- [Goal of the exercise]: Go through the material and copy every line in which "Литвы" appears.

- [Data excerpts]:

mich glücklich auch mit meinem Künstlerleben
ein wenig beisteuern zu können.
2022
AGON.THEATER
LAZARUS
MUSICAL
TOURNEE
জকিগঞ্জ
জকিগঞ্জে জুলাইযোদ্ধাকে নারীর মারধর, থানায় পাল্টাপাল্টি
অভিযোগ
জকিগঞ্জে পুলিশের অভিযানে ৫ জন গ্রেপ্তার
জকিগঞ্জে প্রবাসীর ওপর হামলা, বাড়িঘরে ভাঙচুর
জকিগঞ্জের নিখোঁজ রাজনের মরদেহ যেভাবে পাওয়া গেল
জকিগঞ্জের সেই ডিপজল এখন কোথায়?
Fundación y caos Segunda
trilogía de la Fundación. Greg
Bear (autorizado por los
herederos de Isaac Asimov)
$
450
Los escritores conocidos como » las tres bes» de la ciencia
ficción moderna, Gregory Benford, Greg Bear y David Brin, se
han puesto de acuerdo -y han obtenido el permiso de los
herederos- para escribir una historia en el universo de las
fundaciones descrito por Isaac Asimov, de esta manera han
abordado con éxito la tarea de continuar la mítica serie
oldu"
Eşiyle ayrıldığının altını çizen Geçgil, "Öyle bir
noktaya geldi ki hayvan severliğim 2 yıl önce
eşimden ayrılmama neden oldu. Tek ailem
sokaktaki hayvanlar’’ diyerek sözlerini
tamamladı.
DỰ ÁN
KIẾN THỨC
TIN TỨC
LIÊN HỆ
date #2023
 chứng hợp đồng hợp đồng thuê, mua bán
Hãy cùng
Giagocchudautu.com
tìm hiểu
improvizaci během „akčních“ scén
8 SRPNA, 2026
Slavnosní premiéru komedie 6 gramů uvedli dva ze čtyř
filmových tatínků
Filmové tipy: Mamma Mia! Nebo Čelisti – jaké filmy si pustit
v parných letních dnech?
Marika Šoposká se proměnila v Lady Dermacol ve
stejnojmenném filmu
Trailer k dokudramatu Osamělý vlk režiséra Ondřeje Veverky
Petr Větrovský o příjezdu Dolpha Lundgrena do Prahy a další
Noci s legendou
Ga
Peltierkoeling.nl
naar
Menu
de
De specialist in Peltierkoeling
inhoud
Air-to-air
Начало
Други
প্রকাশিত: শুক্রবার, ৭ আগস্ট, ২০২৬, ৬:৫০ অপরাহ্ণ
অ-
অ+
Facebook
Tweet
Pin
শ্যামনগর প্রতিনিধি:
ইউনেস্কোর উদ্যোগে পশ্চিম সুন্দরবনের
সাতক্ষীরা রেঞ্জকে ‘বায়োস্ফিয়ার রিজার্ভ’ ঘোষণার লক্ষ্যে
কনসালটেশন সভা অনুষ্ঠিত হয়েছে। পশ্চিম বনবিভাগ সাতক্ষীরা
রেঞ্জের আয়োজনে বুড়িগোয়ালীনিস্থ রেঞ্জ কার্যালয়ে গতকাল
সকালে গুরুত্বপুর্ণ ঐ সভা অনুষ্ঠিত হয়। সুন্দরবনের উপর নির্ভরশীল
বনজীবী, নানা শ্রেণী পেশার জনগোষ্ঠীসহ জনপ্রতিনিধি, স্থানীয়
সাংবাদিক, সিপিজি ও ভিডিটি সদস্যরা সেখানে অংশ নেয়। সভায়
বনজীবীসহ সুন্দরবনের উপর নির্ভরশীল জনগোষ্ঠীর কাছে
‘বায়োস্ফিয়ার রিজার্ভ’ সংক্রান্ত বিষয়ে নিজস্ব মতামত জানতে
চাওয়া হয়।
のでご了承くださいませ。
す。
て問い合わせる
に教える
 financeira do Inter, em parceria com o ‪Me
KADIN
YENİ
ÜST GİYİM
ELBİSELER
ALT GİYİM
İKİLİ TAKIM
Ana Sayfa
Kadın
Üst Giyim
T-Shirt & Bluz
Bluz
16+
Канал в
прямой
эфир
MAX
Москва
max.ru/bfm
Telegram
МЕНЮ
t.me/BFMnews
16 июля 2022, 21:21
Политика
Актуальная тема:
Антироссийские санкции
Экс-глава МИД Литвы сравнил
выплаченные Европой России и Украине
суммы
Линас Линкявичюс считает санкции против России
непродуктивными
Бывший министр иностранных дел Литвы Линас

- [Problem solution]:
Экс-глава МИД Литвы сравнил
Бывший министр иностранных дел Литвы Линас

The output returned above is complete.